O efeito pastel

Roberto Mancuzo

CRÔNICA - Roberto Mancuzo

Data 22/04/2025
Horário 06:00

Durante um tempo, bem no comecinho da minha carreira como repórter, eu ganhei um apelido: “Pastel”. Vou explicar.
Eram quase 18h30 e o dia caminhava para o fim na redação do jornal quando o telefone tocou bem ao meu lado. Era da Polícia Rodoviária e o tenente avisou que uma pessoa havia sido atropelada e morta naquele instante, quase em frente à base, ali pertinho da Cidade da Criança. 
Fomos para lá, eu e o fotógrafo, e assim que chegamos eu já avistei de longe o corpo embaixo do lençol de alumínio que normalmente é usado.
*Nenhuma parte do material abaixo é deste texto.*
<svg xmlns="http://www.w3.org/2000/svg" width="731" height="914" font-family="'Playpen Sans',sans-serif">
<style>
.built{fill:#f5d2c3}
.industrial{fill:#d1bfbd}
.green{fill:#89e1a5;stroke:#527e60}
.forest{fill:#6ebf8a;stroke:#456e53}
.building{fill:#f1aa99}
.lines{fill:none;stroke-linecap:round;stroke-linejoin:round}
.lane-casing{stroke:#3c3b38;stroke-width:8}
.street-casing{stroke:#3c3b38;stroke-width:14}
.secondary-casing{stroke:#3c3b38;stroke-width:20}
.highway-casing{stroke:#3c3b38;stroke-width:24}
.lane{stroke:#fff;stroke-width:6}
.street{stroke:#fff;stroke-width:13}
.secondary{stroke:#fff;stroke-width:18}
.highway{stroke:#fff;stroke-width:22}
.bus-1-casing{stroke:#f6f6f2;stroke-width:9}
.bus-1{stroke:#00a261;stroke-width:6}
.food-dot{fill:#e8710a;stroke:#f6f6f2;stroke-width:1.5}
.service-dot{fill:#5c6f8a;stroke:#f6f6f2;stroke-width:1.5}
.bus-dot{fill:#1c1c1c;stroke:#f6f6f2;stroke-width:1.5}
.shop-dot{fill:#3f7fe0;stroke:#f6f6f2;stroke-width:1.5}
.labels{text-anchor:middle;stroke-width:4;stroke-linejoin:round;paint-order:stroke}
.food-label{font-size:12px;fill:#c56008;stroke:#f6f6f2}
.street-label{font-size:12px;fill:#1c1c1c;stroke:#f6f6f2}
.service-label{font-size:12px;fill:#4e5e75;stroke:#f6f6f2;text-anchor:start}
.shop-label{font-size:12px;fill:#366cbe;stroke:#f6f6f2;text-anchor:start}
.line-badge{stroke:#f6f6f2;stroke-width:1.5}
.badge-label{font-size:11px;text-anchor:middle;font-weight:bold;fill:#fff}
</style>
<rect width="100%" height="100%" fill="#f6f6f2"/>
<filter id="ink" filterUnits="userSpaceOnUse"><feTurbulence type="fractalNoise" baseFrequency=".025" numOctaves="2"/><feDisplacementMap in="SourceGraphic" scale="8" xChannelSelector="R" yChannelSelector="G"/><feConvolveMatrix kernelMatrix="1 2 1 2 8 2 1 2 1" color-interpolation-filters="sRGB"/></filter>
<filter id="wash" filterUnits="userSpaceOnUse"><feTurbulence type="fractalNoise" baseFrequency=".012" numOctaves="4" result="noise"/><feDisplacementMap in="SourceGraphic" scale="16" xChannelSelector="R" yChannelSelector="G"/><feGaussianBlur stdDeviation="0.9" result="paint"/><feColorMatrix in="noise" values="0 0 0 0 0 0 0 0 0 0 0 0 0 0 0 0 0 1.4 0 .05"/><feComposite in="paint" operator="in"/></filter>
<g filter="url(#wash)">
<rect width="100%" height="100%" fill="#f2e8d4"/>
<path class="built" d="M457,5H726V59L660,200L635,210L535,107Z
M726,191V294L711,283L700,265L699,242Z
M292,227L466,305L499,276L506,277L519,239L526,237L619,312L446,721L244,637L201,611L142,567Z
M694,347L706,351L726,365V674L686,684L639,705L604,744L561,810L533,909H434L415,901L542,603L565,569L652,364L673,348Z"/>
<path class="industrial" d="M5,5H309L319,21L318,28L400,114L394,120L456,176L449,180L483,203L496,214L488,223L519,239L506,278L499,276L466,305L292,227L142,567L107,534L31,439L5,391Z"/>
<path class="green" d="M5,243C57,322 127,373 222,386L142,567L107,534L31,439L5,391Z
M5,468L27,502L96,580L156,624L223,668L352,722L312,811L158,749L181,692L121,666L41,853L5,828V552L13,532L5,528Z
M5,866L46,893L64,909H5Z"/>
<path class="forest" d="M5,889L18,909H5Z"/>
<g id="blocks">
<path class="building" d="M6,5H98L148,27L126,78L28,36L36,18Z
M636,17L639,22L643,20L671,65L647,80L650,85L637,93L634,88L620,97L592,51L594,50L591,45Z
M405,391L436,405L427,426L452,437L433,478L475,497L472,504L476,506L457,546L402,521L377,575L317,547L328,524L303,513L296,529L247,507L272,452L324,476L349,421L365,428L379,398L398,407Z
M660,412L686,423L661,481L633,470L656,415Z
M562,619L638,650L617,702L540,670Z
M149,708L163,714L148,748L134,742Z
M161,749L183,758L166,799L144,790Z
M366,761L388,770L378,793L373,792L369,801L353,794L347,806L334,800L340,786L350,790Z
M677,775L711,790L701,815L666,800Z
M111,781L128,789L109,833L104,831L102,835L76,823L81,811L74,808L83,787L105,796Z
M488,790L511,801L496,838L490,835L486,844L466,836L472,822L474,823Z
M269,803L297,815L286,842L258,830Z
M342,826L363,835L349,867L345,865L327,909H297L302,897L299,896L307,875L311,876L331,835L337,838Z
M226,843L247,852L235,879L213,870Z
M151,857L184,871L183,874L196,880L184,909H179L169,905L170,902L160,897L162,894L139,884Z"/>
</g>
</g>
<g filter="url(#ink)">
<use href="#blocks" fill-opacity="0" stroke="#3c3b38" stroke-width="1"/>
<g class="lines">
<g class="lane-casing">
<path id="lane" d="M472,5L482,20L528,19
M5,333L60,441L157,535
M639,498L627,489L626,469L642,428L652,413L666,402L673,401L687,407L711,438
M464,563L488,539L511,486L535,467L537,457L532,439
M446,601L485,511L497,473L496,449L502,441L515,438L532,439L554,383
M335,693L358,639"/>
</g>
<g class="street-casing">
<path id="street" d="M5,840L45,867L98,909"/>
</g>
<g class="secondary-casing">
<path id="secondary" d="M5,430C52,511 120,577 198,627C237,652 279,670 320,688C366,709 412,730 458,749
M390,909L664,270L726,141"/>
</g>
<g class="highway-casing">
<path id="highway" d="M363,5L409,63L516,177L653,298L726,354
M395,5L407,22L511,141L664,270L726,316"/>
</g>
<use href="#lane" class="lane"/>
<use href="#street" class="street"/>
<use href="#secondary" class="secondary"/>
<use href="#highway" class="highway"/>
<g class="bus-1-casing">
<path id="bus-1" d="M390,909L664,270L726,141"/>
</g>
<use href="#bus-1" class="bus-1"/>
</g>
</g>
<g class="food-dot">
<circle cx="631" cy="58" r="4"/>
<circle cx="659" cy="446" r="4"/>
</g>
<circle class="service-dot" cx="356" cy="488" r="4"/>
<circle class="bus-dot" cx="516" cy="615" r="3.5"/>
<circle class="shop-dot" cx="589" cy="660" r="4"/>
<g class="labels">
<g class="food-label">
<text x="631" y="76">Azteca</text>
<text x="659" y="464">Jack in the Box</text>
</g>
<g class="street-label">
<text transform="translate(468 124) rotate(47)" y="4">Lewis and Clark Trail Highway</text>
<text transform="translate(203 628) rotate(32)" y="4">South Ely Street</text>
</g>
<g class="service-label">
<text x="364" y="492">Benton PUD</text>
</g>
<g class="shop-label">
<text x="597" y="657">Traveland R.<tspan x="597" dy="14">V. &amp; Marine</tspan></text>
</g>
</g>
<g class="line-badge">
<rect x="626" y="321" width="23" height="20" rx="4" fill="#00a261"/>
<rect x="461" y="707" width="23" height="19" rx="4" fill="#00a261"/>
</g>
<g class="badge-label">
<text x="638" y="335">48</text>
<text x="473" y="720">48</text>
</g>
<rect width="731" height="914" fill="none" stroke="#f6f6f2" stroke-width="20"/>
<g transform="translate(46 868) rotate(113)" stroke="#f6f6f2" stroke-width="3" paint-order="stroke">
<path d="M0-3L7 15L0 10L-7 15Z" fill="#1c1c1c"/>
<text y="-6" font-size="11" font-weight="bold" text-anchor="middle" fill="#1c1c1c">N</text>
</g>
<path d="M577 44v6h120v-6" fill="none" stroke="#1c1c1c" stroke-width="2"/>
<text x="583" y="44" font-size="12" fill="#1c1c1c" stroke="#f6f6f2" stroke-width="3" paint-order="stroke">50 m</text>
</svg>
Cena comum na vida de um repórter e logo tratei de começar a apuração porque, na verdade, queria mesmo era ir embora. 
Tratava-se de um senhor de pouco mais de 50 anos. Era andarilho e foi atingido por um automóvel conduzido por um representante comercial. Não havia muito mais informações e fui buscando alguns dados e ouvindo conversas paralelas para conseguir algo a mais. 
Foi quando estava perto de dois policiais e um deles, logo depois de olhar o corpo, se levantou e disse ao outro: “Foi efeito pastel”. Eu anotei a expressão na hora e logo marquei também o horário do atropelamento, que tinha sido por volta das 18h, horário em que a luz do sol estava bem amareladinha, já quase indo embora. 
Olhei ao redor e o que pensei se confirmou ainda: tons pasteis ainda envolviam o ambiente, com o sol logo se pondo, mas especialmente com uma luminosidade baixa, que confunde quem tenta enxergar mais longe. 
Adicionei isso ao texto, ressaltando ainda que o “efeito pastel” poderia ser a causa principal do acidente. Fechei o material, mandei para edição, ganhei aprovação e tchau: fui para casa. 
Dia seguinte ao pisar na redação, a minha chefia já me chamou delicadamente para a sala dele: “Mancuzoooooooooo!! Vem já aqui!”. 
Pelo tom de voz, imaginei que a coisa era para o que chamávamos de BHI. Em tempo, há duas siglas importantes em uma redação: BHI, que quer dizer Bronca Humilhante Individual, ou BHC, que é Bronca Humilhante Coletiva. O caso era individual. Era comigo. 
Cheguei lá e já ouvi: “Pô, quer acabar comigo?”. Respondi que não mesmo, que nunca tive esta intenção e que ele era um chefe maravilhoso e nem terminei de mandar os elogios que poderiam me salvar, o cara emendou: “De onde você tirou esse “efeito pastel”? Você acha que nossos leitores precisam ler isso logo cedo, no café da manhã?”.
Fiquei intrigado: “Ué, normal. Efeito pastel é o efeito de luz pastel de final do dia, que dificulta a visão dos motoristas e por isso o cara foi atropelado”. 
Bem, vou amenizar o que ele disse para preservá-los: “Mancuzo, às vezes acho que há algum problema com sua capacidade intelectual”. Entendeu o que ele disse, né? Sim, foi isso, mas com palavras bem mais diretas. 
Mas aí ele completou: “Efeito pastel, cara, é quando uma pessoa é atropelada uma vez, o corpo fica no asfalto, e vários outros carros passam por cima. A vítima termina parecendo um pastel amassado. E agora imagine alguém comendo um queijo quente de manhã, prensadinho, ou até um pastel mesmo e lendo esse seu texto?”
“Nossa, rapaz! Sabe que você falando assim faz mais sentido? Olha só...”. 
Daquele dia em diante eu não dei mais bobeira e aprendi que em uma apuração jornalística, por maior ou menor que seja, a gente precisa sempre confirmar tudo que ouve das fontes e não sair por aí escrevendo ou vai ficar com cara de pastel na frente de todo mundo na redação.